Here, as guy0307 pointed out, is the body of President Obama’s Memorandum of Disapproval:

The enactment of H.R. 3326 (Department of Defense Appropriations Act, 2010, Public Law 111-118), which was signed into law on December 19, 2009, has rendered the enactment of H.J.Res. 64 (Continuing Appropriations, FY 2010) unnecessary. Accordingly, I am withholding my approval from the bill. (The Pocket Veto Case, 279 U.S. 655 (1929)).

To leave no doubt that the bill is being vetoed as unnecessary legislation, in addition to withholding my signature, I am also returning H.J.Res. 64 to the Clerk of the House of Representatives, along with this Memorandum of Disapproval.

Ah, the poor pocket veto. I guess nobody believes in you anymore. Perhaps another casualty of George W. Bush’s total disregard for pretty much anything and everything regarding Article I powers.

We’ll have to wait and see the official Memorandum of Disapproval, but it looks from the language that Dan Pfeiffer used in his statement that the same will apply in this case. In addition, I’m pleased by the attention being paid in the statement to the potential effect on mortgages and foreclosure issues.

I think we can say with 99% accuracy that HR 3808 will not become law.

UPDATE: Patrick Leahy, who rocketed this bill through the Senate after getting encouragement from “constituents” to sign it, approves of the veto:

Sen. Patrick Leahy (D-Vt.), chairman of the Judiciary Committee, moved the legislation through the Senate without debate on Sept. 27.

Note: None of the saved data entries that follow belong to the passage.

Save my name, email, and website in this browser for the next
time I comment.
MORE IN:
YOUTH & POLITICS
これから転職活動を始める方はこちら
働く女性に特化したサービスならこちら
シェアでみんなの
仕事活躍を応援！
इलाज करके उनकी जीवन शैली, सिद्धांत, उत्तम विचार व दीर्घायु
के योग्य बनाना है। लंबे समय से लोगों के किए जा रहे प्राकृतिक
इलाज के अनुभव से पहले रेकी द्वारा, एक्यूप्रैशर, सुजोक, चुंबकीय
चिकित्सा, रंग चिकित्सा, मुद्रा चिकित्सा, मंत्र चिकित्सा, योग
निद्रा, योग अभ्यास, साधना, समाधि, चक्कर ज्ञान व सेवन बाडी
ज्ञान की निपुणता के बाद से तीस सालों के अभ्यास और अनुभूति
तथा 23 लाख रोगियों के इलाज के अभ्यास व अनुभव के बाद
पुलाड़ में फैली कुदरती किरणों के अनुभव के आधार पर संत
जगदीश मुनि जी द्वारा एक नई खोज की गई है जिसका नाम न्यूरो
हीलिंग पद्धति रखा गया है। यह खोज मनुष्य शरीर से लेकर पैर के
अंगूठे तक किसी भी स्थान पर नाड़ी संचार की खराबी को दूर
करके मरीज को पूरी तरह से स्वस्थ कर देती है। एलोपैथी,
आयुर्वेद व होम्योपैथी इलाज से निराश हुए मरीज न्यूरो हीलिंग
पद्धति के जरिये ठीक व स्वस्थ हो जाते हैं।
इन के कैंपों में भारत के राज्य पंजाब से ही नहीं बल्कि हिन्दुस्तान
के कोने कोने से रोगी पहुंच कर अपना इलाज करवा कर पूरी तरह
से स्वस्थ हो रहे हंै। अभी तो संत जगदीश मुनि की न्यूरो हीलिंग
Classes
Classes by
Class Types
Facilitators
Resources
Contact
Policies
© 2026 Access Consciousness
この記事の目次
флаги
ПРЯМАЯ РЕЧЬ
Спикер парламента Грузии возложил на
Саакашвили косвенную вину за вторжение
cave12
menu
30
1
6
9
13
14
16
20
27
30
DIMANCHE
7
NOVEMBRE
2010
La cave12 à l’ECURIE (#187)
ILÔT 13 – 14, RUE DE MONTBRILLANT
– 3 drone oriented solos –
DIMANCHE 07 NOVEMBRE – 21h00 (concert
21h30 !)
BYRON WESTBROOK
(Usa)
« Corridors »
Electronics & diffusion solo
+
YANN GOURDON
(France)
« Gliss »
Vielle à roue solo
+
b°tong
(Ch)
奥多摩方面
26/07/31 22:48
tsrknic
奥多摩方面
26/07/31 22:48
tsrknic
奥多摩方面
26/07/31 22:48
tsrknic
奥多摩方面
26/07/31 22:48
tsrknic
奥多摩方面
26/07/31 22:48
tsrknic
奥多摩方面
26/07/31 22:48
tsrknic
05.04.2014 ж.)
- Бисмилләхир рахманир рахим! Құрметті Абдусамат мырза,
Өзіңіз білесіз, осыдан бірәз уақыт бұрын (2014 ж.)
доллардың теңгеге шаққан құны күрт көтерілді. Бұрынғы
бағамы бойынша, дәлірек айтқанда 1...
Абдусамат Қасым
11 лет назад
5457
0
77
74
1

“Senator Leahy understands the President’s decision not to sign the Interstate Recognition of Notarizations Act, and he supports that decision,” said a Leahy spokeswoman in a statement. “When Congress passed the legislation, no concerns or objections had been expressed. Now that concerns have been raised, Congress should reexamine whether this bill might have an unintended impact on foreclosures in the future. We certainly do not believe that is what Representative Aderholt and the other cosponsors of the legislation intended.”

Robert Aderholt (R-AL) was the chief sponsor in the House.

UPDATE II: John Conyers of the House Judiciary Committee responds, notes that there hasn’t been a hearing on this bill in four years.

I support the President’s decision not to sign the “Interstate Recognition of Notarizations Act of 2009.” Although I believe the bill was originally well intentioned, I now believe this issue requires more careful review and discussion before the law is changed. There is substantial concern that this legislation may exacerbate the problems we are seeing with improprieties in the foreclosure documents being processed by mortgage lenders. We have not held a hearing on this matter since 2006 and I think it is worth our time to take another look at this issue before we consider legislation to ensure it does not harm consumers. At a time when three of the nation’s largest mortgage companies – Ally Financial, JP Morgan Chase, and Bank of America – have suspended legal proceedings in 23 states due to document flaws, we need to be very careful not to pass legislation that could allow increased deficiencies.

Just want to say that the President did the right thing here. There were too many unanswered questions with the bill.